Intact forests are also better at providing habitat than those that have been degraded. Studies have shown intact forests host more wildlife, and their loss correlates with the retreat or even the extinction of forest-dependent species. Along with reducing a forest's biodiversity, research indicates degradation can also affect the overall functioning of its ecosystems.

The authors of the new Nature study write that, despite the wealth of research on the benefits of intact forests and the consequences of their degradation, international policies aimed at reducing deforestation do not sufficiently prioritize their conservation. They write that efforts like the United Nations' Sustainable Development Goals, which seek to sustainably manage forests, fight desertification, and halt land degradation and biodiversity loss, stand to fall short of their targets if they don't do more to address the importance of preserving intact forests.

Specifically, the authors write that many of these global initiatives focus too much on forest extent and not enough on its condition, effectively lumping all forest cover into one conservation category.

"As vital carbon sinks and habitats for millions of people and imperiled wildlife, it is well known that forest protection is essential for any environmental solution–yet not all forests are equal," James Watson of the Wildlife Conservation Society and the University of Queensland said in a statement. "Forest conservation must be prioritized based on their relative values–and Earth's remaining intact forests are the crown jewels, ones that global climate and biodiversity policies must now emphasize."

Watson and his colleagues warn that, if international policies and agreements don't make more of an effort to prioritize intact forests, then they stand to disappear—and, with them, important reservoirs of biodiversity and one of the world's biggest carbon sinks.

"Even if all global targets to halt deforestation were met, humanity might be left with only degraded, damaged forests, in need of costly and sometimes unfeasible restoration, open to a cascade of further threats, and perhaps lacking the resilience needed to weather the stresses of climate change," said Tom Evans, WCS's director of forest conservation and climate and joint lead author of the study.

"This is a huge gamble to take, for conservation, for climate change, and for some of the most vulnerable human communities on the planet," Evans said.

Mongabay reached out to the offices overseeing the U.N. Framework Convention on Climate Change, the U.N. Sustainable Development Goals, and the Intergovernmental Panel on Climate Change, but received no response by press time.

In their study, Evans, Watson, and their colleagues put forth several recommendations to fill what they see as a gap in international policy.
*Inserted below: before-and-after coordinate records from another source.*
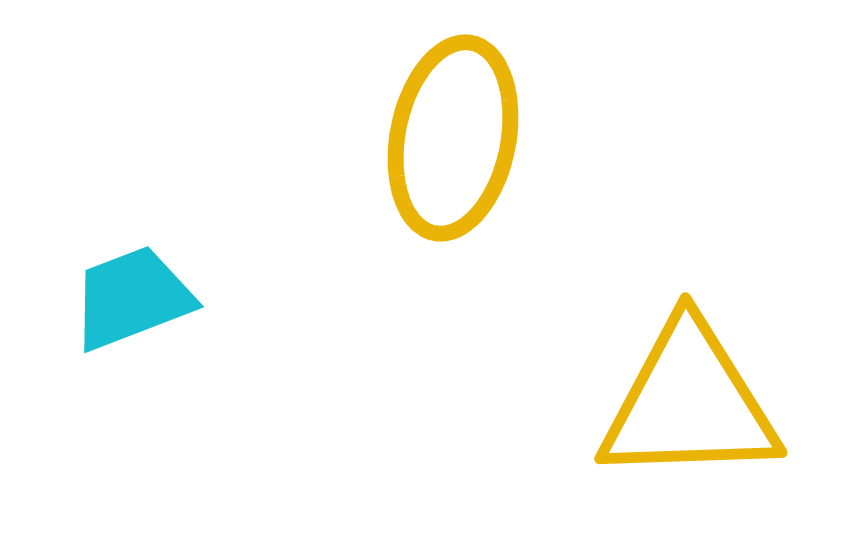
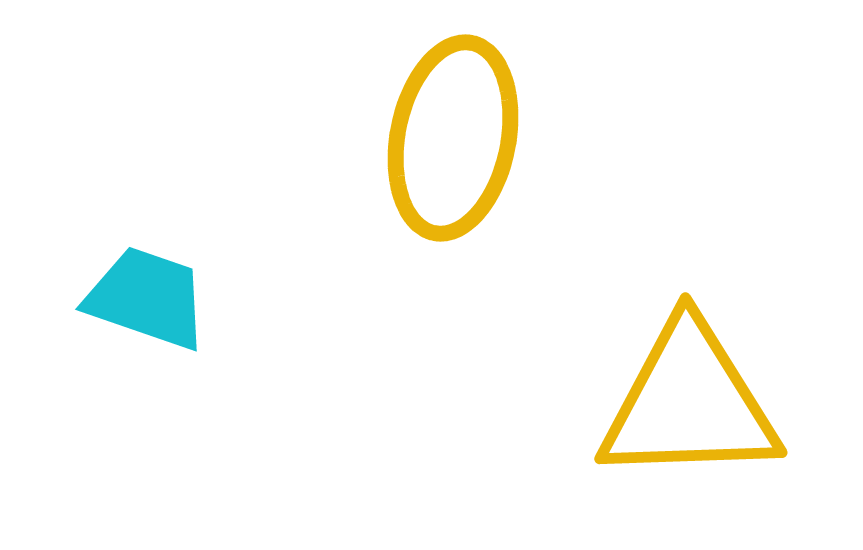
cyan trapezoid: moved 15 px right; rotated 40 degrees clockwise
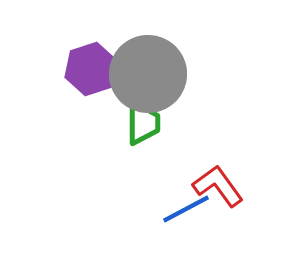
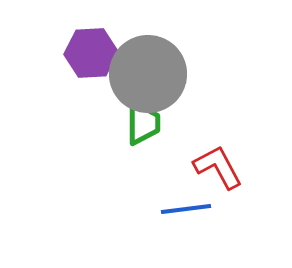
purple hexagon: moved 16 px up; rotated 15 degrees clockwise
red L-shape: moved 19 px up; rotated 8 degrees clockwise
blue line: rotated 21 degrees clockwise
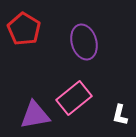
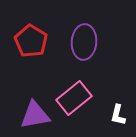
red pentagon: moved 7 px right, 12 px down
purple ellipse: rotated 20 degrees clockwise
white L-shape: moved 2 px left
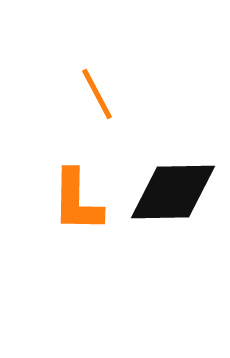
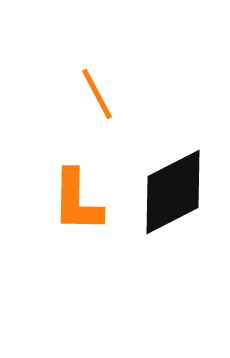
black diamond: rotated 26 degrees counterclockwise
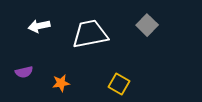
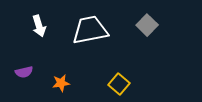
white arrow: rotated 95 degrees counterclockwise
white trapezoid: moved 4 px up
yellow square: rotated 10 degrees clockwise
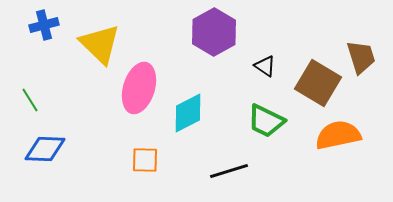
First, they urge the creation and standardization of metrics to measure forest intactness, which would help prioritize action to areas that are the most intact. They write that the intact forest concept should also be embedded in reports produced by the U.N. Framework Convention on Climate Change and the Intergovernmental Panel on Climate Change. This, they say, will help ensure that the international commitments supporting the Paris Agreement will include and prioritize the conservation of intact forests.

The researchers also urge support for efforts on both the global and local scale that seek to limit road expansion, regulate hunting and extractive activities like mining and logging, invest in protected areas, and help attain land rights for Indigenous communities. They write that degraded forests should be restored and made more productive rather than opening up intact forests to human activity.

"Our research shows that a remedy is indeed possible, but we need to act while there are still intact forests to save," Evans said.